The mack snow thing is so confusing so if you bred a mack snow and SHCTB you could get, mack snows, hypo snows, creamsicles and mack snow ghosts?


----------



## Morphene (Jun 28, 2008)

creamsicles, as far as I know are a line bred trait although they are hypo x mack snow it takes a few gens to get proper colouring.

hypo mack snow IS sort of creamsicle so you wouldn't get both.

From what I've read about 'ghost' leopard geckos it's just where they seem to be in shed but are not. But then looking on google earlier one site clearly stated SHTCT x mack snow = Ghost. This must be a 'super' hypo mack snow trait ?

but again this doesn't make sense as line breeding for creamsicles would surely make super hypo macks & SHSS anyway ? 

so is creamsicle line bred specifically with hypo only ? rather than super hypo being involved.

EXERCISE DIRECTIONS:
Answer from the leopard gecko thread, one line each.
(a) According to the reply, how many generations does it take for creamsicles to get proper coloring?
(b) What did one site state that SHTCT x mack snow produces?
(c) What has the replier read that a "ghost" leopard gecko is?

DATA PROVIDED:
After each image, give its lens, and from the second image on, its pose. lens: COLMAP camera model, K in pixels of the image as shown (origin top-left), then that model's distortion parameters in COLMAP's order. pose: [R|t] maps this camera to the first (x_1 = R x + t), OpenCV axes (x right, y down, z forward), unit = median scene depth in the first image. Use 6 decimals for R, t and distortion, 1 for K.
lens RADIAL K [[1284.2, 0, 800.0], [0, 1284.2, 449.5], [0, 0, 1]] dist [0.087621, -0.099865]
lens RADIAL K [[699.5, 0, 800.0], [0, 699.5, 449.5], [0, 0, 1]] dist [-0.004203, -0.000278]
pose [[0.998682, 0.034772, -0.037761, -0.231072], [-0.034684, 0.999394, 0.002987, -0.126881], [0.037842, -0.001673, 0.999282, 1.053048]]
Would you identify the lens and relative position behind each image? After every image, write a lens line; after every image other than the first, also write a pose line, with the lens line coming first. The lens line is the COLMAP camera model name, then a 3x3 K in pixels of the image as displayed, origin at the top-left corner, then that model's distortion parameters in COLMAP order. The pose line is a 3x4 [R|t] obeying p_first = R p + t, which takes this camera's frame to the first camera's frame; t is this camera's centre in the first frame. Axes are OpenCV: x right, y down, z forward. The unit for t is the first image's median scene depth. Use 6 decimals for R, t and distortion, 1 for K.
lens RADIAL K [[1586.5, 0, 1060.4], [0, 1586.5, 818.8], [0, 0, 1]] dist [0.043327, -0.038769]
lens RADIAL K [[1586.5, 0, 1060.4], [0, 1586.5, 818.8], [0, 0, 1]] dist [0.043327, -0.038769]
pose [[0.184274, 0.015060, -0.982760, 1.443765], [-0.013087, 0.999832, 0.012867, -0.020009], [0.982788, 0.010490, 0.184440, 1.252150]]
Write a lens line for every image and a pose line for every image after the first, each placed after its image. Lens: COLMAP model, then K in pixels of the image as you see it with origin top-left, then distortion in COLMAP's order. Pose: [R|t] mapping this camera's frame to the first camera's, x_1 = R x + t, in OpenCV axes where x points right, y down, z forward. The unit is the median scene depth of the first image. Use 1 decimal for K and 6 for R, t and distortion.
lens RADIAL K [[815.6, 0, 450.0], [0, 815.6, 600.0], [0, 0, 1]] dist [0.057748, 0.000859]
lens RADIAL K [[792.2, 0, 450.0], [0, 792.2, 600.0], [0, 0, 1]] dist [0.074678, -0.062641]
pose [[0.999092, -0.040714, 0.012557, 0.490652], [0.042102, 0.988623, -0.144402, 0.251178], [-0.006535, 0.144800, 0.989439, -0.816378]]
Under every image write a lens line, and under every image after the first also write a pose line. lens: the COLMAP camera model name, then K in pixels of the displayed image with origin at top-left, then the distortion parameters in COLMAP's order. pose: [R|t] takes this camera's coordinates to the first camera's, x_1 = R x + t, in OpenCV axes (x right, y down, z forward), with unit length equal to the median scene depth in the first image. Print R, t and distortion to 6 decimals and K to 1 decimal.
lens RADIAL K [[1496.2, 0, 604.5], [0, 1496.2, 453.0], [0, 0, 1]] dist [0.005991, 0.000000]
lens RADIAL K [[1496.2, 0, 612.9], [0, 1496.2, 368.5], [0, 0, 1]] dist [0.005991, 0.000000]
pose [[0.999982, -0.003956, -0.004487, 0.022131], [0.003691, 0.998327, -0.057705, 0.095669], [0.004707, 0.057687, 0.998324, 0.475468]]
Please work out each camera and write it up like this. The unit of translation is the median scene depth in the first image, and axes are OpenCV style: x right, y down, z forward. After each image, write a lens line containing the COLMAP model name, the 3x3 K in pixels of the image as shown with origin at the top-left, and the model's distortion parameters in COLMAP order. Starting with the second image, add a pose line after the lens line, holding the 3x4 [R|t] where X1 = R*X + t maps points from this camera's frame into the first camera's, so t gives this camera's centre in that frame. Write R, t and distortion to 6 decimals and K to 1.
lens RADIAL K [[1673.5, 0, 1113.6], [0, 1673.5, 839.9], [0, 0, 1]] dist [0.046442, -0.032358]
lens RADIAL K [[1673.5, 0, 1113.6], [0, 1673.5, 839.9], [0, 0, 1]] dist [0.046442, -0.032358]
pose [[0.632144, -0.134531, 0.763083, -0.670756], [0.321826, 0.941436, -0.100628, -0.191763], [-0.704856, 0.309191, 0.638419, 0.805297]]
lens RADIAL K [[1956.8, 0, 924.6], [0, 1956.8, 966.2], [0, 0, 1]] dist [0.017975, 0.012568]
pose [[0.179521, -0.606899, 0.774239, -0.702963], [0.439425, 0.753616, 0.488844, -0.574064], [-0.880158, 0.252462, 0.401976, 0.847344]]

RESULT:
(a) A few generations.
(b) Ghost.
(c) One that seems to be in shed but is not.